Identifying Non-genuine Autographs
By: Brian G. Kathenes, ISA CAPP
Last week I was going through my files and came across my 'education folder'. The 'education folder' is a file full of most of my major buying mistakes form my early days as an autograph dealer in the 1980. It is so named, because every time I made a mistake, I learned - - the hard way. It contains forgeries, autopen facsimiles, and printed signatures. At the time of purchase, I thought they were genuine. Most of them were acquired in my early years as a dealer. I am not certain, but there is a good chance that I could have taken that 'education money' and paid for medical school.
To hopefully save you from the heavy investment in your 'autograph education', I have described some of the very common, non-genuine items that you may run into in your autograph hunts, whether they are at flea markets, garage sales, or from other collectors.
The number one rule to remember is: Assume it is not real until proven otherwise. We all want to believe that we have made a great find. It is in our nature to discover a treasure for a fraction of the actual price. Think first. Not only do you need a keen eye, but you also need a clear head. Many times I have seen an item at a paper show or flea market and wanted to believe so badly that I found a real bargain I forgot to look it over carefully and inspect it for all the points of authenticity. Save yourself time, money, and frustration. Assume it is not authentic -- then inspect it closely to see if it is.
Perhaps the most common fake signatures are on printed letters, signatures, and photos. There are more engravings with signatures below them than there are snowflakes in Alaska. Almost all of these signatures are printed. Look at them very closely, even with a magnifying glass. Several factors are a dead giveaway of a printed signature; the ink color is identical to the ink color of the engraving; engraved lines can be seen in the signature; the intensity of the ink is uniform throughout the signature.
Many official documents contain facsimile signatures of famous people. Many Presidential Postal Appointments contain genuine signatures of a Postmaster General, but a steel-stamped or engraved signature of the President. Coolidge postal appointments are famous for this.

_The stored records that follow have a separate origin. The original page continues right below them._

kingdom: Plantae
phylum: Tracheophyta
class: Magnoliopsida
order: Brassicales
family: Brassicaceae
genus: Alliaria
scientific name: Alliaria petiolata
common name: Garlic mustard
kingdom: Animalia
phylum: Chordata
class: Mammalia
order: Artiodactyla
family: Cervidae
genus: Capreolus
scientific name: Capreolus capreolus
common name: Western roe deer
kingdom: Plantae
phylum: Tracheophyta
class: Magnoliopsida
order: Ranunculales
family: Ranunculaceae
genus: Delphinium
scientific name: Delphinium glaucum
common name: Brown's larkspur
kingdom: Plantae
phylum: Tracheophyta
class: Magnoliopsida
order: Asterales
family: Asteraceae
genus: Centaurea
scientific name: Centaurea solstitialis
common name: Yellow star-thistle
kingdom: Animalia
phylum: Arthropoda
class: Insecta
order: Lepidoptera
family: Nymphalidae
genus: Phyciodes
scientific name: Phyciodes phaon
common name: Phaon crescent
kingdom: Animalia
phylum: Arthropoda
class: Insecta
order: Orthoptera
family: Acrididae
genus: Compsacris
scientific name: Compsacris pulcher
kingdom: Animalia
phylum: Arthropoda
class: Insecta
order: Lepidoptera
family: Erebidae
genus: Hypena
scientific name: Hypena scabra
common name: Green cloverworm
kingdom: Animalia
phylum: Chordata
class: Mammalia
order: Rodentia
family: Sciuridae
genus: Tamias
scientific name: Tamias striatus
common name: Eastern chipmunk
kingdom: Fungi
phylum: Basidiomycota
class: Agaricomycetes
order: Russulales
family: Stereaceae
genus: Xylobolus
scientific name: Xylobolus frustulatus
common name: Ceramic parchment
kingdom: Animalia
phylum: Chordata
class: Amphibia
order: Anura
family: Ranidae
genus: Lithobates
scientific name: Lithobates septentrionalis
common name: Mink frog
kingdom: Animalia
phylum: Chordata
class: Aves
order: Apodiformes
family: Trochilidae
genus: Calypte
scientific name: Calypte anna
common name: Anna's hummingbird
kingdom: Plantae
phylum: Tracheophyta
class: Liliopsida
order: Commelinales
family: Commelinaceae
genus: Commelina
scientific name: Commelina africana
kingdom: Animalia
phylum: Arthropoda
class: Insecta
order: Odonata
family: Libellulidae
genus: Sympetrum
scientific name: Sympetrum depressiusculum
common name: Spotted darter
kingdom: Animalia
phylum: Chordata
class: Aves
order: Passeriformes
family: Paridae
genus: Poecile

There are many very common printed letters that you may discover in your search for autographs. Harry Truman sent printed letters, shortly after he left office, to thousands of supporters. Herbert Hoover sent a printed 3x5 card thanking writers for their “kind birthday wishes.”
Letters and notes without a personalized greeting or salutation are clues of non-authentic items. Other famous printed letters include: Winston Churchill's birthday thank you letter, King George's letter dated 1918 to the "Soldiers of the United States..." and many of the cards sent from the White House.
Another field of excitement, and disappointment, is the discovery of Presidential Land Grants. Many thousands of acres of land were given away as payment for services rendered to the U.S. Government. Almost all land grants after Jackson were signed by the President's secretary and not the President.
Autopens are a 20th century technological tool, and a headache for autograph collectors. An autopen can reproduce an exact copy of a person's signature thousands of times. And --- the machine does it with a real pen in its mechanical hand. Each signature is exactly like the previous one. Be cautious. You will need known examples of autopen signatures to determine if the signature in question is an autopen.
Place one signature on top of one another and lay them both on a light table. Align them to see if they match. If they are an exact match, it is an autopen. Some VIPs had vmore than one autopen pattern, so you need them all to be sure. Other characteristics of an autopen signature include: an even pen pressure throughout the signature; a drawn appearance; a noticeable minute wiggle or shake on occasion.
There are some excellent forgeries and some very poor attempts. Avoiding forgeries is best accomplished by purchasing material from a reputable dealer, or retaining a professional, certified appraiser to help you. A dealer that guarantees material for the life of the item is important, but make sure they are going to be around to make good on the guarantee, if the need arises.
If you want to be a good autograph detective, you must study, study, and study some more. Your personal library should contain as many books, references, and articles as you can find. Subscribe to autograph magazines and catalogs. Stay current on autopens, forgeries , and new discoveries on non-genuine material. With careful examination and close inspection, you can keep the cost of your 'education folder' to a minimum.